Свою порцию он берет в числе последних. Первое время мама наделяла их тем, что могла взять из дома. Потом (само собой так получилось) ей стали приносить продукты поселковые женщины и даже из деревень. Чем лечат пленных – об этом знали почти все, кроме тех, кому знать не следовало. Пленные получали и порошки. Они их медленно разворачивали на виду у конвоиров и, смакуя, глотали. В бумажках была та же соль, а иногда и глюкоза.
Рано или поздно немцы-конвоиры должны были сообразить, почему так долго пленные задерживаются в аптеке и отчего некоторые стараются протолкнуться туда еще и еще раз. И это случилось. У молодого с отекшим лицом парня конвоир заметил в рукаве хлеб: бедняга боялся его выпустить из рук. Как собака бросился на него конвоир, ударил автоматом в грудь и ринулся с куском хлеба в аптеку. Мать все видела в окно, лицо ее было бледно, а руки спокойно занимались аптечным делом: отсчитывали капли какого-то лекарства. Но Толя заметил, как панически метнулись глаза ее в сторону кухни. Он спрятался за дверью и показал брату: «Прячься, молчи!»

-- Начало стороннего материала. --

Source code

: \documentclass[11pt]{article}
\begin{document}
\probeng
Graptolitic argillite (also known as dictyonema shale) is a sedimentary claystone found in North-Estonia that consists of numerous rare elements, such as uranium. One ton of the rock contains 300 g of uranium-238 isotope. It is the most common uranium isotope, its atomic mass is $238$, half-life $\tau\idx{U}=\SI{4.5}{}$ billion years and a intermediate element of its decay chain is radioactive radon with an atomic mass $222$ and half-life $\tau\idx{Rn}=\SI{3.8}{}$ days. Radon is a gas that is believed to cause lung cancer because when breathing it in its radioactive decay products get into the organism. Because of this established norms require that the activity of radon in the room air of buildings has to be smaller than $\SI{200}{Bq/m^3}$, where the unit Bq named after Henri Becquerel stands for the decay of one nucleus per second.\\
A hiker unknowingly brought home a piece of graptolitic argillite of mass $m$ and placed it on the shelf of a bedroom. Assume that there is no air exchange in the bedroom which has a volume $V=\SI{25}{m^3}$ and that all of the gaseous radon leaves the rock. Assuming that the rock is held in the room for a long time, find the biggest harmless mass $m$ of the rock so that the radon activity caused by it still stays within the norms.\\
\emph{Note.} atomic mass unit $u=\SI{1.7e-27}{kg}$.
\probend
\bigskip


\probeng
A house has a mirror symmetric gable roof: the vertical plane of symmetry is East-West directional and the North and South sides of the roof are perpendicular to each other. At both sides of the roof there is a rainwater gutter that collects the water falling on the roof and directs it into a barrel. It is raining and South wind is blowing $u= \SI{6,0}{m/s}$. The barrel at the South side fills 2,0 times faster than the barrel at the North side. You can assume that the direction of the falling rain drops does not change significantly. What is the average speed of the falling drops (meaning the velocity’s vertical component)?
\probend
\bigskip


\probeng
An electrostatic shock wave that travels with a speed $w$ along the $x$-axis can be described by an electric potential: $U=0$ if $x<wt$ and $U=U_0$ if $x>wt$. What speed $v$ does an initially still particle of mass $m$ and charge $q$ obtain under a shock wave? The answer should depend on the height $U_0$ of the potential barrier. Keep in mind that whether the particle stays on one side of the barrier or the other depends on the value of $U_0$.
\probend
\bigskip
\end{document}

Немец заорал, поднеся хлеб к маминому лицу, замахнулся автоматом, но задел при этом вертушку. Зазвенело стекло. Это сдвинуло какой-то рычажок в голове у конвоира, и он ударил не женщину, а по той же вертушке.
Все произошло так стремительно, что Алексей даже из погреба не успел выскочить. Но на кухню конвоир не заглянул и потому не обнаружил, как широко было поставлено дело.
Пленных увели. Маму вызвали в волость. Все сидели дома и ждали ее возвращения. Можно было только ждать. Вернулась мама неожиданно веселая. Разговор в волости шел о том, что аптека – не столовая и не должна ею быть, иначе и аптеки и аптекарей не станет. Бургомистр Лапов научился объясняться на немецкий лад. Мама (Толя хорошо представил, как это происходило) удивленно, всего лишь удивленно смотрела на брызжущего слюной Лапова.